Trecho do texto
════
Transição da Educação Infantil para o Ensino Fundamental | Entrevista com Vanessa Neves (UFMG) e Mônica Baptista (UFMG)

 

Relato de Vanessa Ferraz Almeira Neves, professora adjunta da Faculdade de Educação da Universidade Federal de Minas Gerais (UFMG) e professora do Programa de Pós-Graduação em Educação na mesma instituição e Mônica Correia Baptista, professora e coordenadora da Linha Educação Infantil do PROMESTRE – Mestrado Profissional – Educação e Docência da Faculdade de Educação da UFMG.  A entrevista integra reportagem especial da ANPEd sobre a Educação Infantil.

 

Transição da Educação Infantil para o Ensino Fundamental: alguns apontamentos

As crianças que são atendidas em uma instituição de Educação Infantil são as mesmas que frequentam o Ensino Fundamental, mas nem sempre a trajetória educacional  da criança é compreendida  como um contínuo. O projeto educacional deveria reconhecer as especificidades de cada etapa e, ao mesmo tempo, levar em conta as semelhanças que fazem com que todas as três etapas educativas constituam um mesmo nível de ensino.

As Leis Federais 11.114/2005, 11.274/2006 e 12.796/2013 (que altera a Lei 9.394/96 em acordo com a Emenda Constitucional 59/2009) instituíram uma nova organização do Ensino Fundamental. Algumas delas definiram a antecipação do Ensino Fundamental, a ser iniciado aos seis anos de idade e ampliaram sua duração para nove anos, e outras  ampliaram a obrigatoriedade escolar, estendendo-a dos quatro aos dezessete anos de idade. Essa nova organização traz inevitáveis questionamentos, entre os quais aqueles relacionados à articulação entre as etapas educativas.
════
Itens da listagem
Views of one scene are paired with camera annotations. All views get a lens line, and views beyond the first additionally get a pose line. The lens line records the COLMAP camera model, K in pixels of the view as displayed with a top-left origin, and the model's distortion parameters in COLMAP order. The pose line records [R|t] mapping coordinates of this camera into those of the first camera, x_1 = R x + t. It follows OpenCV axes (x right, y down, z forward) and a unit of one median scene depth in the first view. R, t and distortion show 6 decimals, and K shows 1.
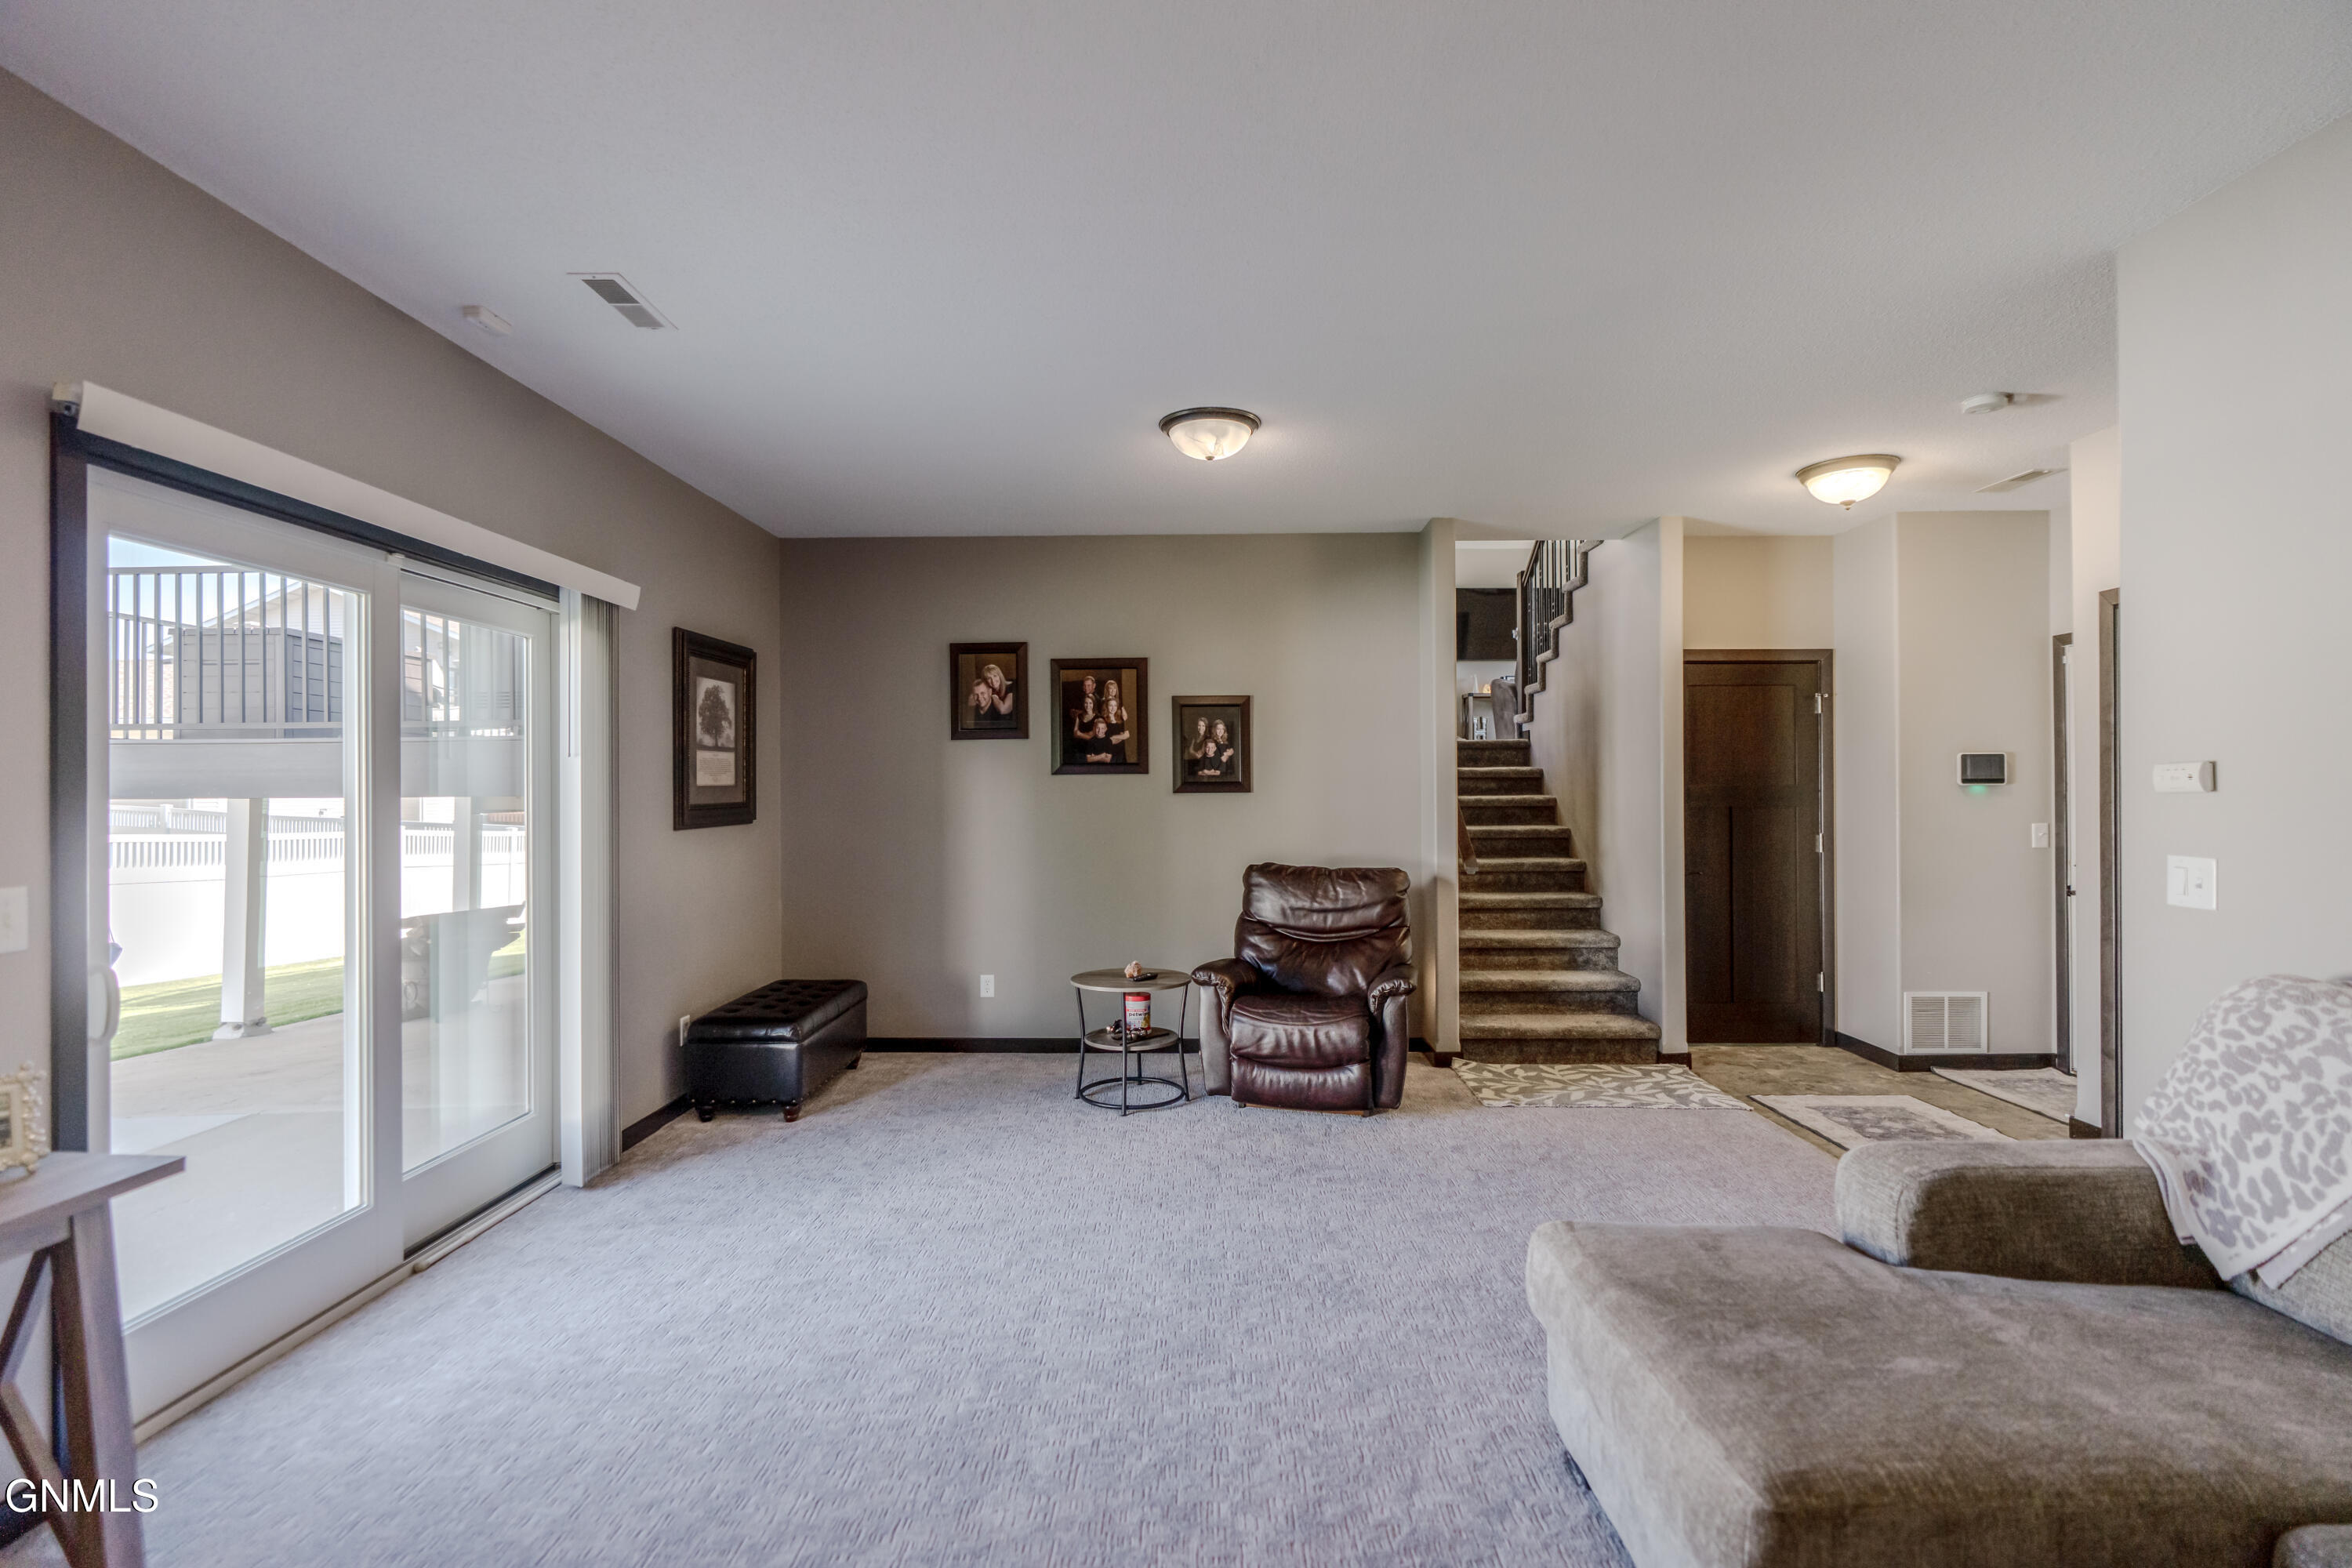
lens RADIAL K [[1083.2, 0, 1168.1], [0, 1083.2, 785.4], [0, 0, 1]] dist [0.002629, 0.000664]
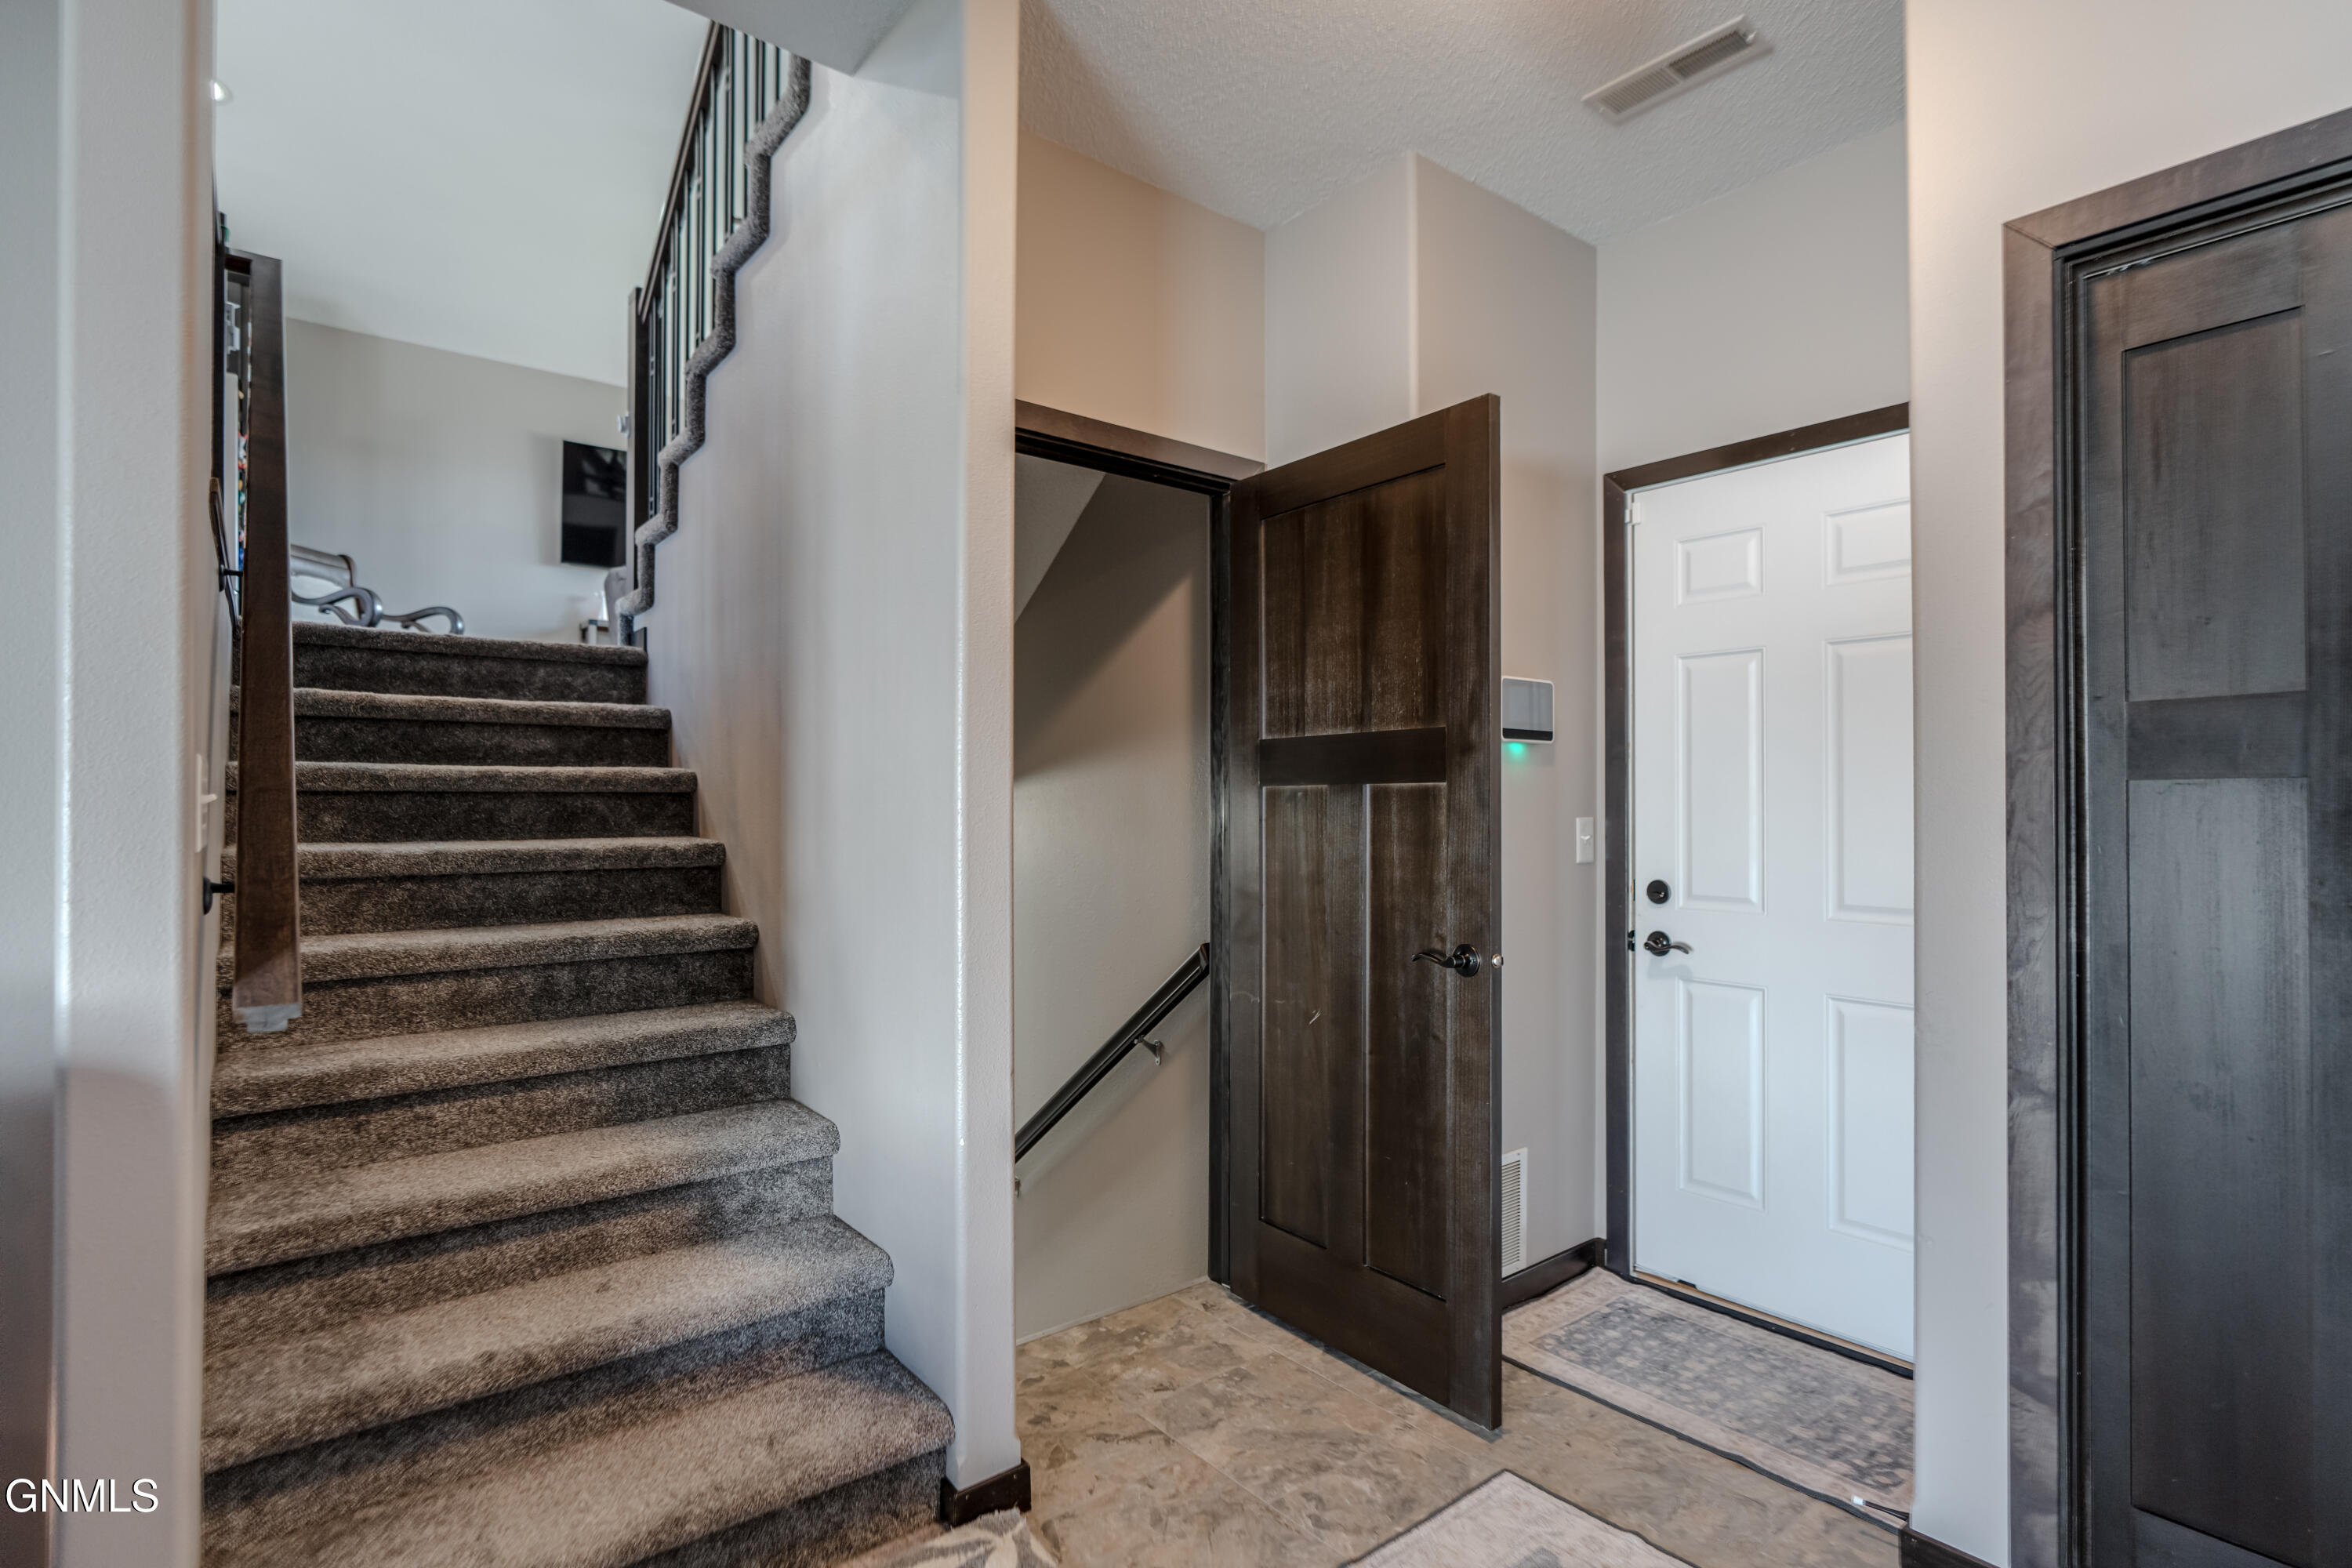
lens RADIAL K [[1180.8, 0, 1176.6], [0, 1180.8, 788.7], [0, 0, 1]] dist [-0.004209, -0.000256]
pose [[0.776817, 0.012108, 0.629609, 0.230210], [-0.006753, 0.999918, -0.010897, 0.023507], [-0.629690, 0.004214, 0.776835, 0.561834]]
════
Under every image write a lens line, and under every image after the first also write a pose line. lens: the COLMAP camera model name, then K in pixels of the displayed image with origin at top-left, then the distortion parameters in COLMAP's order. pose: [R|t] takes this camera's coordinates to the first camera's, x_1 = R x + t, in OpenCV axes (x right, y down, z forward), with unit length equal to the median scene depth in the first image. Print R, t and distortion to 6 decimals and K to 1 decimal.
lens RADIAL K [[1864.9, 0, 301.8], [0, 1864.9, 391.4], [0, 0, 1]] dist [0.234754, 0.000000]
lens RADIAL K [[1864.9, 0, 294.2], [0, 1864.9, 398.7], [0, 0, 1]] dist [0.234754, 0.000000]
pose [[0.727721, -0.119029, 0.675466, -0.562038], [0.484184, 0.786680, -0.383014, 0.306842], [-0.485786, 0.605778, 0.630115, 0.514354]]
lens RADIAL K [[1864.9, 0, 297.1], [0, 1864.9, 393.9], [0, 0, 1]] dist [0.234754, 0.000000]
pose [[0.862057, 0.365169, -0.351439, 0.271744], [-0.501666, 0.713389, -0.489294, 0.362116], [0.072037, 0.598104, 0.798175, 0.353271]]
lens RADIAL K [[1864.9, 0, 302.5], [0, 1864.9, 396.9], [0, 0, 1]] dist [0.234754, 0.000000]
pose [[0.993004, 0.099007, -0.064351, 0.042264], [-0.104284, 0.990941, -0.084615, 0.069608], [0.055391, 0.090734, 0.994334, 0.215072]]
════
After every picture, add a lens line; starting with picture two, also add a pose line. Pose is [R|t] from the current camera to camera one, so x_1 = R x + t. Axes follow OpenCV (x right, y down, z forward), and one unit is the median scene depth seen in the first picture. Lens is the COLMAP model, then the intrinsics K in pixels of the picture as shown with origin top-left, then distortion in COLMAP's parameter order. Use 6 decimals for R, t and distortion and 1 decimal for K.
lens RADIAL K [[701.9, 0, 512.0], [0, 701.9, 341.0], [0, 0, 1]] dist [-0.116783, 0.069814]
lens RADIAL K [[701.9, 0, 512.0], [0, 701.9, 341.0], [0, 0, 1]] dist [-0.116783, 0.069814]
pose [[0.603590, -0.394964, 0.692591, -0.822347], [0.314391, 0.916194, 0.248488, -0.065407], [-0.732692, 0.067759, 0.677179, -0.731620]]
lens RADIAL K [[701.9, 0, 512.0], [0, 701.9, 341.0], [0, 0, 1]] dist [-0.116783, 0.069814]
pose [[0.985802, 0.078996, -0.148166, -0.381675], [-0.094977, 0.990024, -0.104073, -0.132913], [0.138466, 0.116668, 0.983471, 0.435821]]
════
O que fazer
No texto sobre a passagem da Educação Infantil para o Ensino Fundamental, transforme em lista curta o parágrafo que começa com "As Leis Federais 11.114/2005", mantendo os fatos principais. A listagem vem de outra fonte.

Resposta
- As Leis Federais 11.114/2005, 11.274/2006 e 12.796/2013 criaram uma nova organização do Ensino Fundamental. A 12.796/2013 altera a Lei 9.394/96, de acordo com a Emenda Constitucional 59/2009.
- Algumas dessas leis anteciparam o começo do Ensino Fundamental para os seis anos e aumentaram sua duração para nove anos.
- Outras estenderam a escola obrigatória dos quatro aos dezessete anos.
- Essa mudança levanta dúvidas, entre elas as ligadas à articulação entre as etapas educativas.